DATASET EXTRACT
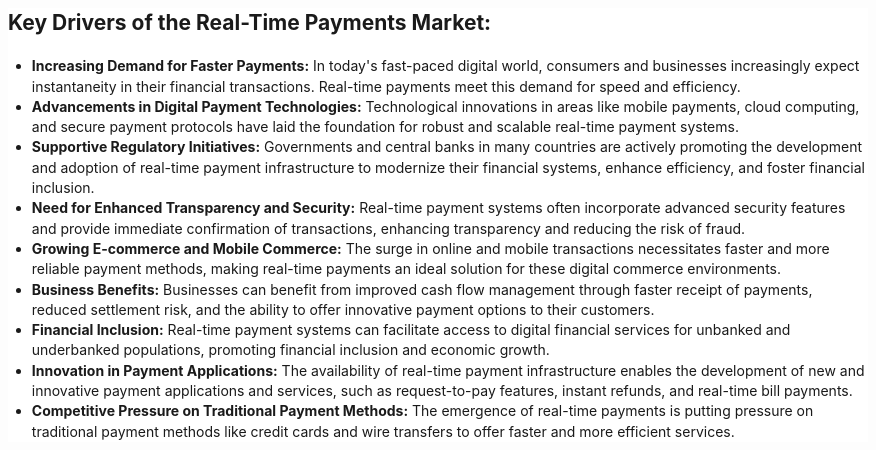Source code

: 
        
<h2 class="text-2xl sm:text-3xl font-bold text-gray-800 mb-4">Key Drivers of the Real-Time Payments Market:</h2>
<ul class="list-disc text-gray-700 leading-relaxed space-y-2">
    <li>
        <strong>Increasing Demand for Faster Payments:</strong> In today's fast-paced digital world, consumers and
        businesses increasingly expect instantaneity in their financial transactions.
        Real-time payments meet this demand for speed and efficiency.
    </li>
    <li>
        <strong>Advancements in Digital Payment Technologies:</strong> Technological innovations in areas like mobile
        payments, cloud computing, and secure payment protocols have laid the
        foundation for robust and scalable real-time payment systems.
    </li>
    <li>
        <strong>Supportive Regulatory Initiatives:</strong> Governments and central banks in many countries are
        actively promoting the development and adoption of real-time payment
        infrastructure to modernize their financial systems, enhance efficiency, and
        foster financial inclusion.
    </li>
    <li>
        <strong>Need for Enhanced Transparency and Security:</strong> Real-time payment systems often
        incorporate advanced security features and provide immediate confirmation of
        transactions, enhancing transparency and reducing the risk of fraud.
    </li>
    <li>
        <strong>Growing E-commerce and Mobile Commerce:</strong> The surge in online and mobile transactions
        necessitates faster and more reliable payment methods, making real-time
        payments an ideal solution for these digital commerce environments.
    </li>
    <li>
        <strong>Business Benefits:</strong> Businesses can benefit from improved cash flow management through
        faster receipt of payments, reduced settlement risk, and the ability to offer
        innovative payment options to their customers.
    </li>
    <li>
        <strong>Financial Inclusion:</strong> Real-time payment systems can facilitate access to digital financial
        services for unbanked and underbanked populations, promoting financial
        inclusion and economic growth.
    </li>
    <li>
        <strong>Innovation in Payment Applications:</strong> The availability of real-time payment infrastructure
        enables the development of new and innovative payment applications and
        services, such as request-to-pay features, instant refunds, and real-time bill
        payments.
    </li>
    <li>
        <strong>Competitive Pressure on Traditional Payment Methods:</strong> The emergence of real-time payments is
        putting pressure on traditional payment methods like credit cards and wire
        transfers to offer faster and more efficient services.
    </li>
</ul>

WHAT TO PRODUCE
Swap every "efficiency" in the lines above for "productivity" and give the lines back with nothing else changed. Leave the picture out of your answer.

TASK SOLUTION
Source code

: 
        
<h2 class="text-2xl sm:text-3xl font-bold text-gray-800 mb-4">Key Drivers of the Real-Time Payments Market:</h2>
<ul class="list-disc text-gray-700 leading-relaxed space-y-2">
    <li>
        <strong>Increasing Demand for Faster Payments:</strong> In today's fast-paced digital world, consumers and
        businesses increasingly expect instantaneity in their financial transactions.
        Real-time payments meet this demand for speed and productivity.
    </li>
    <li>
        <strong>Advancements in Digital Payment Technologies:</strong> Technological innovations in areas like mobile
        payments, cloud computing, and secure payment protocols have laid the
        foundation for robust and scalable real-time payment systems.
    </li>
    <li>
        <strong>Supportive Regulatory Initiatives:</strong> Governments and central banks in many countries are
        actively promoting the development and adoption of real-time payment
        infrastructure to modernize their financial systems, enhance productivity, and
        foster financial inclusion.
    </li>
    <li>
        <strong>Need for Enhanced Transparency and Security:</strong> Real-time payment systems often
        incorporate advanced security features and provide immediate confirmation of
        transactions, enhancing transparency and reducing the risk of fraud.
    </li>
    <li>
        <strong>Growing E-commerce and Mobile Commerce:</strong> The surge in online and mobile transactions
        necessitates faster and more reliable payment methods, making real-time
        payments an ideal solution for these digital commerce environments.
    </li>
    <li>
        <strong>Business Benefits:</strong> Businesses can benefit from improved cash flow management through
        faster receipt of payments, reduced settlement risk, and the ability to offer
        innovative payment options to their customers.
    </li>
    <li>
        <strong>Financial Inclusion:</strong> Real-time payment systems can facilitate access to digital financial
        services for unbanked and underbanked populations, promoting financial
        inclusion and economic growth.
    </li>
    <li>
        <strong>Innovation in Payment Applications:</strong> The availability of real-time payment infrastructure
        enables the development of new and innovative payment applications and
        services, such as request-to-pay features, instant refunds, and real-time bill
        payments.
    </li>
    <li>
        <strong>Competitive Pressure on Traditional Payment Methods:</strong> The emergence of real-time payments is
        putting pressure on traditional payment methods like credit cards and wire
        transfers to offer faster and more efficient services.
    </li>
</ul>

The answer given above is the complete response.